By design, Kangbashi is not a walkable city. As a city official once infamously pointed out, there is no need for anyone to be in the streets because everybody just drives everywhere. Ironically, the public plaza that runs through the core of Kangbashi is so large that it inhibits public gatherings outside of holidays — it would actually take a good part of the day just to walk down it.

“Just to give you an idea,” Hajjar began, “if you are in an apartment and you want to buy milk you have to put on your coat, put on your shoes, go down, take your car, drive two blocks or three blocks and then come back. . . and the blocks here are like 400 or 450 meters.”

“The quality of urban life may be jeopardized by a lack of consideration of street life, just as many cities in North America,” said Xing Su, an Ordos native currently studying urban planning in Canada. “My biggest concern about the design plan of Kangbashi is the vastness of the public space, which seems to me may lose the walkability and comfort of these spaces. Most people still have to drive to these plazas.”
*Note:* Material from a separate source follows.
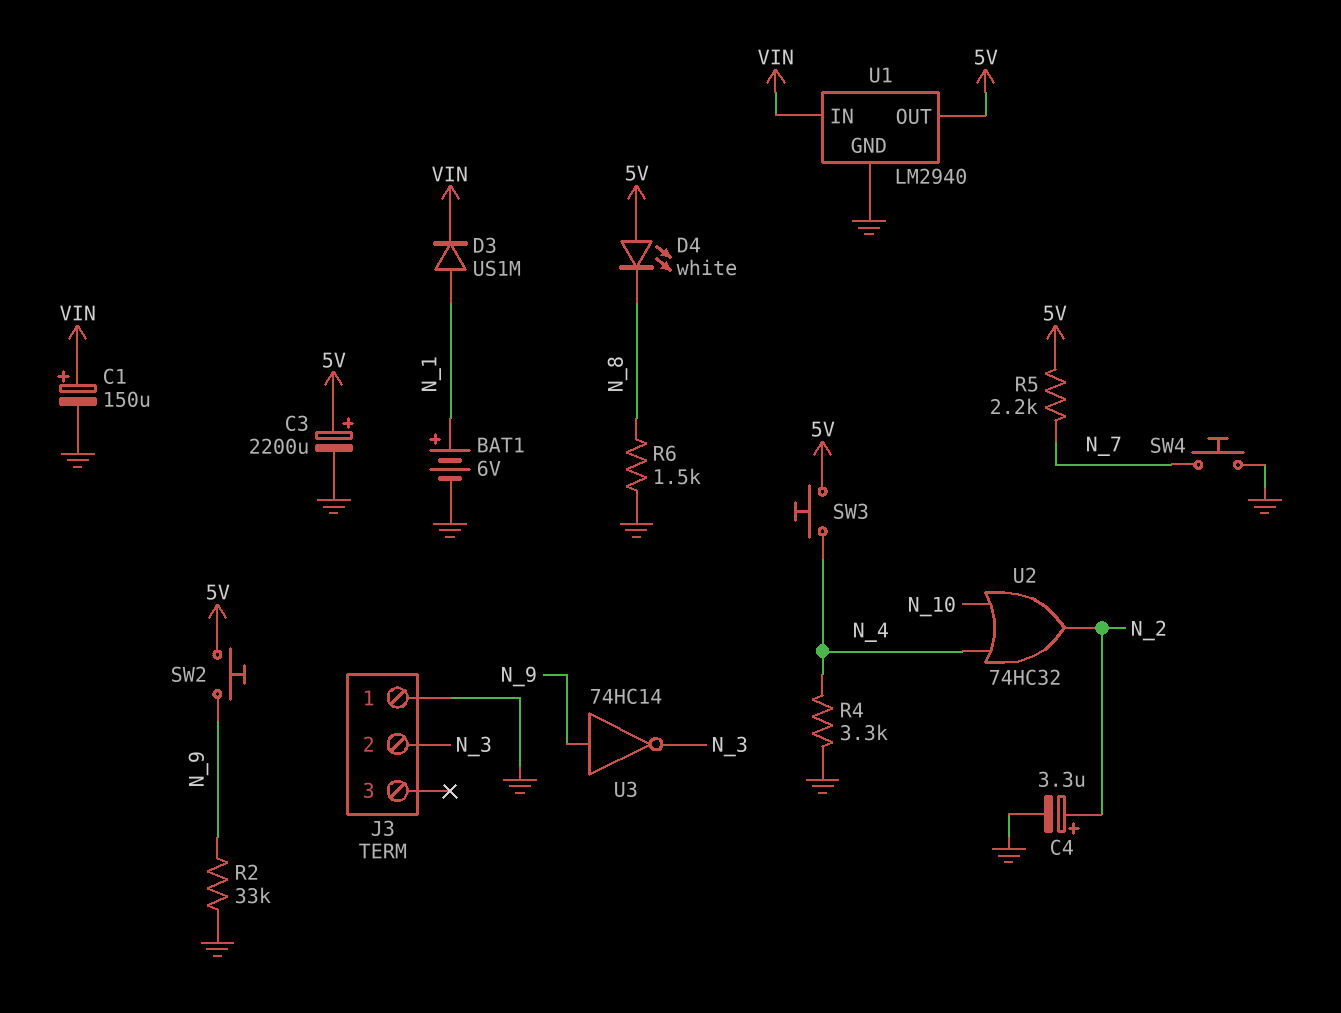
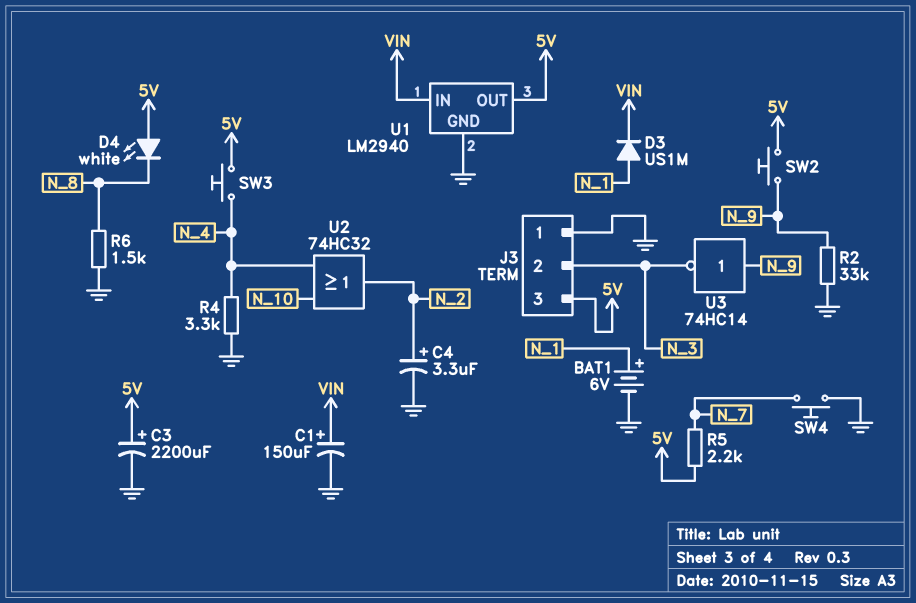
J3 pin 3: none -> 5V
The opera house in Ordos Kangbashi. Image: Carla Hajjar.

This has created a car city, not a ghost city. It is a city of people who drive home from work, pull into their gated apartment complexes, go up into their respective tower, and order most of what they need online, leaving the sidewalks barren and seemingly deserted. While its residents often praise their city as being beautiful, relaxed, and full of friendly people and fresh air, they are also not hesitant to admit that there really isn’t much to do there besides working. The most popular recourse is to drive up to Dongsheng for shopping and entertainment.

Although Kangbashi’s main challenge is currently devising ways to diversify its economy. The place was founded on the back of a single industry, mining, and has been trying to come up with other sources of economic sustenance since the crash in coal a few years ago. Government officials have attempted to make Kangbashi into an epicenter of electric car production, and currently has two plants for this in operation. While a three-floor building was recently opened to offer space for local start-ups. There is also a Hi-tech Development Zone at the edge of town with several 20-30 story towers. Tourism is also high on Ordos’ developmental to-do list, as Kangbashi is China's first city to be deemed a Class 4A attraction, and there are two Class 5A tourist sites nearby. There are also big plans to develop the new city as a national exhibition and athletics hub, with a stadium as large as Beijing's Bird's Nest and even a Formula One track.

“So definitely they are trying to go in the right direction, because trying to attract new ideas is what could save Kangbashi,” Hajjar opined. “The government is putting a lot of money into it. There is green space, there are a lot of flowers, trees, and gardens. There are traffic lights that are working, there are people. For me, this city is trying to wake up, and that is a process.”